Congress and the UDID


More than six months ago, Apple announced to developers that they would begin phasing out apps that use a device’s UDID. But recent pressure from both the media and Congress has seen Apple jump ahead of schedule with this change and start rejecting apps from their App Store.

For those of you who do not know, the UDID, or unique device identifier, is a string of numbers unique to every Apple device. App developers and publishers can use the UDID to track who uses their app and what action they have taken. In addition to this seemingly harmless, and some would argue, vital analytical data, some UDIDs are also being passed on without the consent of the user to various third-party ad networks to create a marketing profile of user habits and preferences, to optimize the placement of advertising.

Apple under fire

It is this third-party data sharing that has placed Apple under scrutiny from a variety of sources. Trouble began back in December of 2010, when a Wall Street Journal investigation discovered that 56 out of the 101 popular smartphone apps were transmitting a phone's unique ID to third-party sources, 47 were transmitting the phones location in some way and five sent personal details to outsiders, including age, gender and other personal details.

Apple has also made some other very public blunders, most notably approving apps for sale in the App Store that violated privacy guidelines by uploading the users’ contact details to the developers’ servers.

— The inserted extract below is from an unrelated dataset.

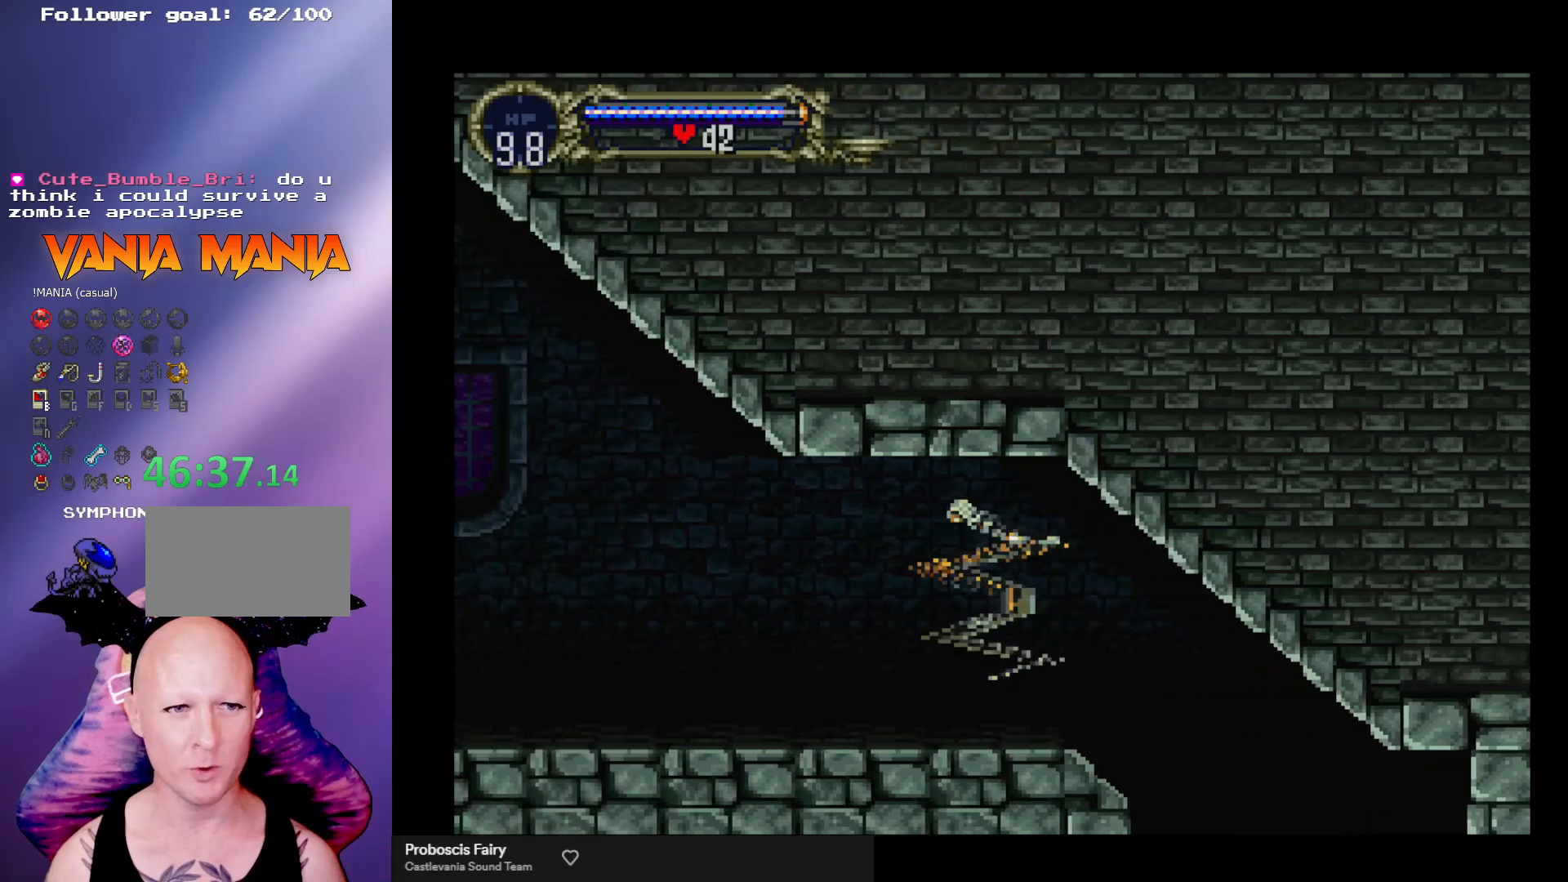
{"buttons": [], "left_stick": "center", "events": []}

Today, the U.S. Federal Trade Commission released a set of recommendations for Congress on the collection and use of consumer personal data. The Federal Trade Commission made it clear that it is concerned about comprehensive tracking of users’ online activities and wants to see “privacy by design” in all apps and web services.

When you combine this set of recommendations with the fact that four days ago, two U.S. House Representatives sent letters to 34 sellers of social apps for Apple Inc.’s mobile devices inquiring how they collect and use consumer data–it is no surprise that Apple stepped up the phasing out of UDID’s.

So what’s so good about the UDID?

* Advertising is a major source of revenue for the app market and the UDID is essential for monitoring the conversion loop and understanding how users react to advertising.

* For developers, the UDID can be used to authenticate which devices and users are allowed access to a beta version of an app, prior to its official release.

* The UDID also provides a reliable way to identify a user between applications without requiring some form of registration or login. For gaming apps, it is very useful in the deployment of scoreboards and anti-cheat systems.

The solution 

For the moment, developers are going to have to stay as flexible as possible and support a variety of ID systems until one universal solution is in place. Some development firms are looking at the MAC address of the Wi-Fi module as a solution to the problem, but this remains unstandardized and shares unique information in much the same way as the UDID, and does not really solve the issue.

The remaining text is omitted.